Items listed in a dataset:
^^^^^^^^^^^^^^^^
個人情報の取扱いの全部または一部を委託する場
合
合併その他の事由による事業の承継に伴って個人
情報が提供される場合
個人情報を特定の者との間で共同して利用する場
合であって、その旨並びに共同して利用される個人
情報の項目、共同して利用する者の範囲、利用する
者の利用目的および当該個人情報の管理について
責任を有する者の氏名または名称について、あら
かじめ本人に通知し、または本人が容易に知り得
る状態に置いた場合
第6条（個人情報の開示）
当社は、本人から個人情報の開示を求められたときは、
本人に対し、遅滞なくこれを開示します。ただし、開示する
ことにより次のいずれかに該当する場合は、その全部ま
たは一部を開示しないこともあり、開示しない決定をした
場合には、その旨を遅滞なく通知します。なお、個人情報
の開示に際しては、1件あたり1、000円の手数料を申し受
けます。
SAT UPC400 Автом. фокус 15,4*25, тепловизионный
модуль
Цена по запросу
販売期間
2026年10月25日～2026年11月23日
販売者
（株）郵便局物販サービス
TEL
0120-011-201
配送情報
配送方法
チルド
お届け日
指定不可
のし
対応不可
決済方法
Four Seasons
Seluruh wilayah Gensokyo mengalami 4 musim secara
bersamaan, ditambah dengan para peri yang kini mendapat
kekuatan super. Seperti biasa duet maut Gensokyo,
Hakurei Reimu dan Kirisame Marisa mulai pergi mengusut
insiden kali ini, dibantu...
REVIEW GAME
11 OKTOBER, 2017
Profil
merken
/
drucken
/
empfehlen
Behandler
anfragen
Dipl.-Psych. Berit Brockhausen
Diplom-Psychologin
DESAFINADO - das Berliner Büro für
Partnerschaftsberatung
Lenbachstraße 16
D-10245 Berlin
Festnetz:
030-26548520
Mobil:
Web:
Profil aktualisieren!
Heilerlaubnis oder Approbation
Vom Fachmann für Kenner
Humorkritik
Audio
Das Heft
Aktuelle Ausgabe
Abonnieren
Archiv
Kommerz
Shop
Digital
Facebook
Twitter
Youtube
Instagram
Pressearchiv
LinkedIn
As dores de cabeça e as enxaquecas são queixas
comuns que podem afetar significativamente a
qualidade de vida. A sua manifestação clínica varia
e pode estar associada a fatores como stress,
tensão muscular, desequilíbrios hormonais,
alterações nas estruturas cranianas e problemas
^^^^^^^^^^^^^^^^
Required action. Repeat every record exactly, so that nothing is lost or altered.

Your solution.
個人情報の取扱いの全部または一部を委託する場
合
合併その他の事由による事業の承継に伴って個人
情報が提供される場合
個人情報を特定の者との間で共同して利用する場
合であって、その旨並びに共同して利用される個人
情報の項目、共同して利用する者の範囲、利用する
者の利用目的および当該個人情報の管理について
責任を有する者の氏名または名称について、あら
かじめ本人に通知し、または本人が容易に知り得
る状態に置いた場合
第6条（個人情報の開示）
当社は、本人から個人情報の開示を求められたときは、
本人に対し、遅滞なくこれを開示します。ただし、開示する
ことにより次のいずれかに該当する場合は、その全部ま
たは一部を開示しないこともあり、開示しない決定をした
場合には、その旨を遅滞なく通知します。なお、個人情報
の開示に際しては、1件あたり1、000円の手数料を申し受
けます。
SAT UPC400 Автом. фокус 15,4*25, тепловизионный
модуль
Цена по запросу
販売期間
2026年10月25日～2026年11月23日
販売者
（株）郵便局物販サービス
TEL
0120-011-201
配送情報
配送方法
チルド
お届け日
指定不可
のし
対応不可
決済方法
Four Seasons
Seluruh wilayah Gensokyo mengalami 4 musim secara
bersamaan, ditambah dengan para peri yang kini mendapat
kekuatan super. Seperti biasa duet maut Gensokyo,
Hakurei Reimu dan Kirisame Marisa mulai pergi mengusut
insiden kali ini, dibantu...
REVIEW GAME
11 OKTOBER, 2017
Profil
merken
/
drucken
/
empfehlen
Behandler
anfragen
Dipl.-Psych. Berit Brockhausen
Diplom-Psychologin
DESAFINADO - das Berliner Büro für
Partnerschaftsberatung
Lenbachstraße 16
D-10245 Berlin
Festnetz:
030-26548520
Mobil:
Web:
Profil aktualisieren!
Heilerlaubnis oder Approbation
Vom Fachmann für Kenner
Humorkritik
Audio
Das Heft
Aktuelle Ausgabe
Abonnieren
Archiv
Kommerz
Shop
Digital
Facebook
Twitter
Youtube
Instagram
Pressearchiv
LinkedIn
As dores de cabeça e as enxaquecas são queixas
comuns que podem afetar significativamente a
qualidade de vida. A sua manifestação clínica varia
e pode estar associada a fatores como stress,
tensão muscular, desequilíbrios hormonais,
alterações nas estruturas cranianas e problemas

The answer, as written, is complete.